If we're talking about a vanilla object cache, I think that it probably only
costs 50% or so to make the extra copies and system calls. However, an in-
memory "cache" can be something more than just a key-value store. E.g., for
the thing I'm building right now, there are some more structurally complex
graph structures that need to be traversed with every request to the "cache",
and of course making a localhost RPC call for each entry/exit to the cache is
really problematic. Though I admit that most caching is unsophisticated stuff,
and in those cases it's just a ~2x difference.

------
anko
The article is just wrong.

> And it’s no wonder. Until Rails 4, the core framework didn’t even support
> concurrent request handling. And even in Rails 4, concurrent request
> handling is multiplexed on a single CPU core, leaving Rails unable to take
> advantage of the parallelism of modern architectures.

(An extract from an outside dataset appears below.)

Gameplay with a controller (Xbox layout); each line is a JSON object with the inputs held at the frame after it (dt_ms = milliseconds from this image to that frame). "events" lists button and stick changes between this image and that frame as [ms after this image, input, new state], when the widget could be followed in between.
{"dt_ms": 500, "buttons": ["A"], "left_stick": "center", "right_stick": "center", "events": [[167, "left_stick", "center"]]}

Every single rails installation I have seen runs multi-process and takes
advantage of multiple cores. And then he goes on to say something similar, but
says thats a disadvantage because the processes aren't using shared memory to
communicate and have to use memcached.

The thing is, the rails model means rolling restarts are a lot easier, and you
are lot more flexible with deployment strategies.

> However, modern dynamic languages (and their incapacity to do the sort of
> meaningful pre-runtime verification of basic semantic well-being one expects
> from a compiler) place a burden on test coverage. Of course it is essential
> in any language to provide test coverage for core algorithms and other
> subtle aspects of a software module. However, when trying to “move fast" and
> get to market quickly, one shouldn’t have to write tests for every souped-up
> accessor method or trivial transformation.

I'm still undecided about this angle. I simply don't find types to be a
problem. While I agree fixed types are more performant, not dealing with types
makes the code more fun because you're not held back from running it because
you forgot a typecast.

Tests are essential, but the flipside is that tests are quicker to write in a
duck-typed language, too.

The post of obviously trolling for clicks - even the title is saying nobody
should use rails, and then it gives his times when you should use it at the
bottom.

------
mbesto
Twitter stopped growing because it chose to use Rails.

Facebook stopped growing because it chose to use PHP.

Pinterest stopped growing because it chose to use Django.

Tumblr stopped growing because it chose to use PHP.

Instagram stopped growing because it chose to use Django.

StackOverflow stopped growing because it chose to use .NET.

37Signals stopped growing because it chose to use Rails.

Groupon stopped growing because it chose to use Rails.

</sarcasm>

Can we end this debate already?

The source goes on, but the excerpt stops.